Le travail d’Ulla Deventer suit l’expérience de femmes marginalisées. Depuis cinq ans, cette photographe allemande travaille sur la prostitution en Europe et plus récemment au Ghana, dont résulte le projet présenté au Centquatre. Installée pendant plusieurs mois dans ce pays où la prostitution est totalement proscrite, l’artiste y noue des liens avec les travailleuses du sexe de la ville d’Accra. Cette proximité lui permet de capturer un autre pan de la vie de ces femmes à travers des photographies intimes, parfois presque enfantines, qui mettent en scène leurs propres corps mais aussi les objets, dessins et décors de leur quotidien. Rarement une réalité aussi dure aura été illustrée avec autant de tendresse et d’humanité.
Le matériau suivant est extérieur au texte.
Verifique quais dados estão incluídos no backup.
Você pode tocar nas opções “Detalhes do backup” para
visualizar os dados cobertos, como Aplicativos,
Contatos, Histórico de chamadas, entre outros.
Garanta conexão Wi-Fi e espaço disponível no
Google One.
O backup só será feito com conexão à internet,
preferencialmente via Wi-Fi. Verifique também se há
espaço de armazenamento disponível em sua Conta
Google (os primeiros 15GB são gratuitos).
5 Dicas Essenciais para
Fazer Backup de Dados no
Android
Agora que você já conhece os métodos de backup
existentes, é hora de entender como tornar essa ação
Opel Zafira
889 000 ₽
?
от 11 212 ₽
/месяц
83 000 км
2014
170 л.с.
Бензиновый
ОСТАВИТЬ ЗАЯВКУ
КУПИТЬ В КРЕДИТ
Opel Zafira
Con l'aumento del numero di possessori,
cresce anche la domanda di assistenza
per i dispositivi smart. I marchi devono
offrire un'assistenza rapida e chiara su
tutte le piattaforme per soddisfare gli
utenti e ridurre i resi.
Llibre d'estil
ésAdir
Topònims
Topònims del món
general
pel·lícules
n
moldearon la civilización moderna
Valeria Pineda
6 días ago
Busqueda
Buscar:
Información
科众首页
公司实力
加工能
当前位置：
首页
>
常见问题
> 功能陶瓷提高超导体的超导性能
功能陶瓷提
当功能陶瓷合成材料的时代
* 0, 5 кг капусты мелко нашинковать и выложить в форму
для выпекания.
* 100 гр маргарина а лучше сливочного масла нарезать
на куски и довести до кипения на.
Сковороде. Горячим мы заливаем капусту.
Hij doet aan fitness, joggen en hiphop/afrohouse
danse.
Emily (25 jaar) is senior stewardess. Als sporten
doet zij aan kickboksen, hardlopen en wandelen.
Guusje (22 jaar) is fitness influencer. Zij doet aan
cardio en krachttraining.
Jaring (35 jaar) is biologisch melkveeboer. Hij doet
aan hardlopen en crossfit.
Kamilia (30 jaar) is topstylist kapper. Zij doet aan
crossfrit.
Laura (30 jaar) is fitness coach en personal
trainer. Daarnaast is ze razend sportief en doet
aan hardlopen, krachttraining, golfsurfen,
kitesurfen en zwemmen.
Morvarid K, “Once Upon a Time” © Morvarid K

Morvarid K, “Once Upon a Time” © Morvarid K

Morvarid K

 

La pratique de cette artiste iranienne explore la frontière entre le visible et l’invisible de l’image, sa surface et sa profondeur. Dans son projet Once Upon a Time, Morvarid K questionne le médium photographique dans sa plasticité même à l'aide d'une méthode minutieuse et très longue : pendant des heures, elle recouvre ses propres tirages par des litres d’encre, au stylo bille, trait par trait. L’encre noir ou bleue glisse alors sur le papier photographique, formant des motifs abstraits et une texture intrigante. Au sein de ces ensembles profonds se discernent les rémanences de l’image originale, telles des apparitions fantomatiques provenant d’un passé à jamais révolu.

 

Circulation(s), festival de la jeune photographie européenne, jusqu’au 30 juin 2019 au Centquatre-Paris.